Il n’y a pas de quoi être fier dans le fait de coucher avec une inconnue. Pourtant, tous les hommes vous le diront, ils en retirent de la fierté. Moi, je suis comme les autres, je vais pas me voiler la face : j’avais un grand sourire et je pensais comme Al Pacino quand il vient prendre Michelle Pfeiffer : « The world is mine » ; ou « le monde est à moi » pour ceux qui sont vraiment des brelles.
A un moment, je me suis rappelé de la petite Blandine et j’ai eu un pincement au cœur. Ça a duré une demie seconde et puis j’ai pensé à autre chose. C’est fou cette faculté de ne pas s’en faire pour les femmes avant qu’on en tombe amoureux.

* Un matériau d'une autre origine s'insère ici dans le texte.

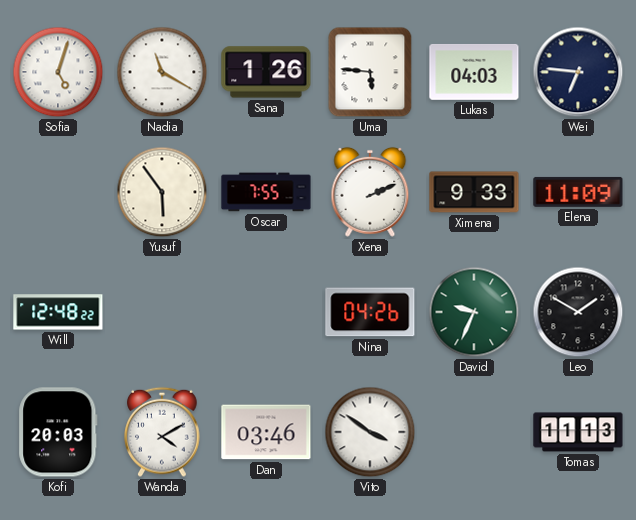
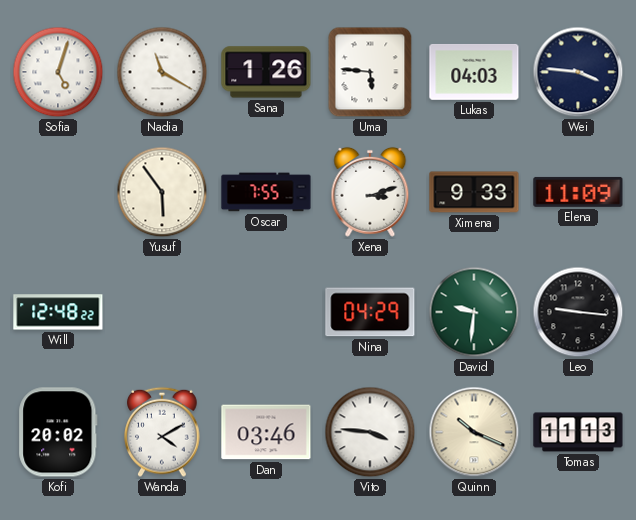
Wei: 6:46 -> 3:46
Xena: 2:11 -> 3:12
Nina: 04:26 -> 04:29
David: 9:34 -> 9:31
Leo: 1:50 -> 9:16
Kofi: 20:03 -> 20:02
Vito: 3:51 -> 3:46
Quinn: none -> 10:19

L’amour ça m’avait brisé le cœur une fois ou deux. Toutes les autres fois, j’en avais senti que des prémisses. Un peu comme la veille, en somme : ça avait l’air d’être vrai sur le moment et ça repartait comme c’était venu.
Je ne veux pas dire par là que l’amour était impossible à atteindre mais juste que dans ces cas on ne s’était pas donné la peine. Des fois c’était de leur faute, des fois c’était de la mienne. Il y a même dû avoir des fois où c’était un travail d’équipe.